====== Data to use ======

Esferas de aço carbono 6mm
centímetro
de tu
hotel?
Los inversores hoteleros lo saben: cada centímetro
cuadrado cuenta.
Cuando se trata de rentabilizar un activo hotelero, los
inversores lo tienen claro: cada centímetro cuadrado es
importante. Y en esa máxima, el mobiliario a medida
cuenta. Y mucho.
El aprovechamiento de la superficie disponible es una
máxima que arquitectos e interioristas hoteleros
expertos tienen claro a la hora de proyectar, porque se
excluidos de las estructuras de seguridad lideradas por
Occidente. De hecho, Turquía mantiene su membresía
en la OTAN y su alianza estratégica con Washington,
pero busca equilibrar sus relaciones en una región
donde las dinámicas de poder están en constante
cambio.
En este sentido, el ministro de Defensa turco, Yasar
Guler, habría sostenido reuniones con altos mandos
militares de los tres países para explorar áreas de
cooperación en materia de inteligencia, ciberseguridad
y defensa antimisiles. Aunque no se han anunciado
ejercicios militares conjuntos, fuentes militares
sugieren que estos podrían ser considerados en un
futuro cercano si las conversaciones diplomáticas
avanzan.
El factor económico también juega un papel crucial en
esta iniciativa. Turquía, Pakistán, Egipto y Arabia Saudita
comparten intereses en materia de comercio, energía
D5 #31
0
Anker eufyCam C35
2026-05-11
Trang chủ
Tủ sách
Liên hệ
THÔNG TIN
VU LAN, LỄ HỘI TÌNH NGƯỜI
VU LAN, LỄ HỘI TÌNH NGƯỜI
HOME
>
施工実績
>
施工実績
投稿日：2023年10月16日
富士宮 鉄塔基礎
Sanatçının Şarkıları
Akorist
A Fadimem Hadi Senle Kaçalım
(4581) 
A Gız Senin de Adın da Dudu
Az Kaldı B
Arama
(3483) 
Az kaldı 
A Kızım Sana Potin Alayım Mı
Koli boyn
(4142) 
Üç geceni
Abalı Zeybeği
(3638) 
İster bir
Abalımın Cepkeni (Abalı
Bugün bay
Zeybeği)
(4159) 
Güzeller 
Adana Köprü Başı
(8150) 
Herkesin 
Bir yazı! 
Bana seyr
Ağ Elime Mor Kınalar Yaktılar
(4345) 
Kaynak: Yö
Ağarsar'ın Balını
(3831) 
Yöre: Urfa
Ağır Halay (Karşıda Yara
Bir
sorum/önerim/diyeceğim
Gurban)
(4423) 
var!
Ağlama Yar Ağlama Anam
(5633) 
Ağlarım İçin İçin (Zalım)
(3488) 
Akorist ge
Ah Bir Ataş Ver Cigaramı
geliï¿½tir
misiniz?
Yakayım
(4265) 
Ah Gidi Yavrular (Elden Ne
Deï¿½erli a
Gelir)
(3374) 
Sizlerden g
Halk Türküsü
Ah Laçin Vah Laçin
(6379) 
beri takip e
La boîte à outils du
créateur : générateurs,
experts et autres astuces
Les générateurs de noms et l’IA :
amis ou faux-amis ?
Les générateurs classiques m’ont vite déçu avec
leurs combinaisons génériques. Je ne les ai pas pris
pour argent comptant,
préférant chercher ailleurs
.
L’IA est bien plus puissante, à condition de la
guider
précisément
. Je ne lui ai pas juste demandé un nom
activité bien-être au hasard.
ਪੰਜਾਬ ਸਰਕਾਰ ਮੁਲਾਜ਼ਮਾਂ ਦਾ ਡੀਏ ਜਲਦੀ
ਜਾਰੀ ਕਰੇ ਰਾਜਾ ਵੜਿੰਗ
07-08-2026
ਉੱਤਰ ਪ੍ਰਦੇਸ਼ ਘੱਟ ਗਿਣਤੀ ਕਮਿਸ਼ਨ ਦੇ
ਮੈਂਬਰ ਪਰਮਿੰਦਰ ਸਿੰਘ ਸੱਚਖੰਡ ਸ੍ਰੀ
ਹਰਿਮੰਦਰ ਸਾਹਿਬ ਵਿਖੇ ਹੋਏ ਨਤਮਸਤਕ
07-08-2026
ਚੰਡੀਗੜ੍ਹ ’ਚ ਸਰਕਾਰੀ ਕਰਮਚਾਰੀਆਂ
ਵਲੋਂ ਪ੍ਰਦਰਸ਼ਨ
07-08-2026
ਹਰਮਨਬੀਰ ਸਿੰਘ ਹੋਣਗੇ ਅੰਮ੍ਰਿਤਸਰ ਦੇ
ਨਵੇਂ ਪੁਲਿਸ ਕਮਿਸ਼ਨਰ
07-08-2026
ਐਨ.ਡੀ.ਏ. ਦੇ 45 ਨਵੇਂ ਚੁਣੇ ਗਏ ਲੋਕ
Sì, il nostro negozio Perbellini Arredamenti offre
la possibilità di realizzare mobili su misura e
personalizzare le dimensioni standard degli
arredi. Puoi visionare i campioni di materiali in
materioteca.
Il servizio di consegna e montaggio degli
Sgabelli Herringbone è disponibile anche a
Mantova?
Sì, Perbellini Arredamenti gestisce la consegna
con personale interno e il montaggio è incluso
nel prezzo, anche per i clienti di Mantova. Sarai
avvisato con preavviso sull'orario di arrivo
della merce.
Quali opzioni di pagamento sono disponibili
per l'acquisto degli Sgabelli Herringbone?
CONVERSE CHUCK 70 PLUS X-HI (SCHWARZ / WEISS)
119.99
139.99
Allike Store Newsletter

======

- _Task instructions_: Copy every line of text from all the items above, keeping each one unchanged.

- _Response for this exercise_:
Esferas de aço carbono 6mm
centímetro
de tu
hotel?
Los inversores hoteleros lo saben: cada centímetro
cuadrado cuenta.
Cuando se trata de rentabilizar un activo hotelero, los
inversores lo tienen claro: cada centímetro cuadrado es
importante. Y en esa máxima, el mobiliario a medida
cuenta. Y mucho.
El aprovechamiento de la superficie disponible es una
máxima que arquitectos e interioristas hoteleros
expertos tienen claro a la hora de proyectar, porque se
excluidos de las estructuras de seguridad lideradas por
Occidente. De hecho, Turquía mantiene su membresía
en la OTAN y su alianza estratégica con Washington,
pero busca equilibrar sus relaciones en una región
donde las dinámicas de poder están en constante
cambio.
En este sentido, el ministro de Defensa turco, Yasar
Guler, habría sostenido reuniones con altos mandos
militares de los tres países para explorar áreas de
cooperación en materia de inteligencia, ciberseguridad
y defensa antimisiles. Aunque no se han anunciado
ejercicios militares conjuntos, fuentes militares
sugieren que estos podrían ser considerados en un
futuro cercano si las conversaciones diplomáticas
avanzan.
El factor económico también juega un papel crucial en
esta iniciativa. Turquía, Pakistán, Egipto y Arabia Saudita
comparten intereses en materia de comercio, energía
D5 #31
0
Anker eufyCam C35
2026-05-11
Trang chủ
Tủ sách
Liên hệ
THÔNG TIN
VU LAN, LỄ HỘI TÌNH NGƯỜI
VU LAN, LỄ HỘI TÌNH NGƯỜI
HOME
>
施工実績
>
施工実績
投稿日：2023年10月16日
富士宮 鉄塔基礎
Sanatçının Şarkıları
Akorist
A Fadimem Hadi Senle Kaçalım
(4581) 
A Gız Senin de Adın da Dudu
Az Kaldı B
Arama
(3483) 
Az kaldı 
A Kızım Sana Potin Alayım Mı
Koli boyn
(4142) 
Üç geceni
Abalı Zeybeği
(3638) 
İster bir
Abalımın Cepkeni (Abalı
Bugün bay
Zeybeği)
(4159) 
Güzeller 
Adana Köprü Başı
(8150) 
Herkesin 
Bir yazı! 
Bana seyr
Ağ Elime Mor Kınalar Yaktılar
(4345) 
Kaynak: Yö
Ağarsar'ın Balını
(3831) 
Yöre: Urfa
Ağır Halay (Karşıda Yara
Bir
sorum/önerim/diyeceğim
Gurban)
(4423) 
var!
Ağlama Yar Ağlama Anam
(5633) 
Ağlarım İçin İçin (Zalım)
(3488) 
Akorist ge
Ah Bir Ataş Ver Cigaramı
geliï¿½tir
misiniz?
Yakayım
(4265) 
Ah Gidi Yavrular (Elden Ne
Deï¿½erli a
Gelir)
(3374) 
Sizlerden g
Halk Türküsü
Ah Laçin Vah Laçin
(6379) 
beri takip e
La boîte à outils du
créateur : générateurs,
experts et autres astuces
Les générateurs de noms et l’IA :
amis ou faux-amis ?
Les générateurs classiques m’ont vite déçu avec
leurs combinaisons génériques. Je ne les ai pas pris
pour argent comptant,
préférant chercher ailleurs
.
L’IA est bien plus puissante, à condition de la
guider
précisément
. Je ne lui ai pas juste demandé un nom
activité bien-être au hasard.
ਪੰਜਾਬ ਸਰਕਾਰ ਮੁਲਾਜ਼ਮਾਂ ਦਾ ਡੀਏ ਜਲਦੀ
ਜਾਰੀ ਕਰੇ ਰਾਜਾ ਵੜਿੰਗ
07-08-2026
ਉੱਤਰ ਪ੍ਰਦੇਸ਼ ਘੱਟ ਗਿਣਤੀ ਕਮਿਸ਼ਨ ਦੇ
ਮੈਂਬਰ ਪਰਮਿੰਦਰ ਸਿੰਘ ਸੱਚਖੰਡ ਸ੍ਰੀ
ਹਰਿਮੰਦਰ ਸਾਹਿਬ ਵਿਖੇ ਹੋਏ ਨਤਮਸਤਕ
07-08-2026
ਚੰਡੀਗੜ੍ਹ ’ਚ ਸਰਕਾਰੀ ਕਰਮਚਾਰੀਆਂ
ਵਲੋਂ ਪ੍ਰਦਰਸ਼ਨ
07-08-2026
ਹਰਮਨਬੀਰ ਸਿੰਘ ਹੋਣਗੇ ਅੰਮ੍ਰਿਤਸਰ ਦੇ
ਨਵੇਂ ਪੁਲਿਸ ਕਮਿਸ਼ਨਰ
07-08-2026
ਐਨ.ਡੀ.ਏ. ਦੇ 45 ਨਵੇਂ ਚੁਣੇ ਗਏ ਲੋਕ
Sì, il nostro negozio Perbellini Arredamenti offre
la possibilità di realizzare mobili su misura e
personalizzare le dimensioni standard degli
arredi. Puoi visionare i campioni di materiali in
materioteca.
Il servizio di consegna e montaggio degli
Sgabelli Herringbone è disponibile anche a
Mantova?
Sì, Perbellini Arredamenti gestisce la consegna
con personale interno e il montaggio è incluso
nel prezzo, anche per i clienti di Mantova. Sarai
avvisato con preavviso sull'orario di arrivo
della merce.
Quali opzioni di pagamento sono disponibili
per l'acquisto degli Sgabelli Herringbone?
CONVERSE CHUCK 70 PLUS X-HI (SCHWARZ / WEISS)
119.99
139.99
Allike Store Newsletter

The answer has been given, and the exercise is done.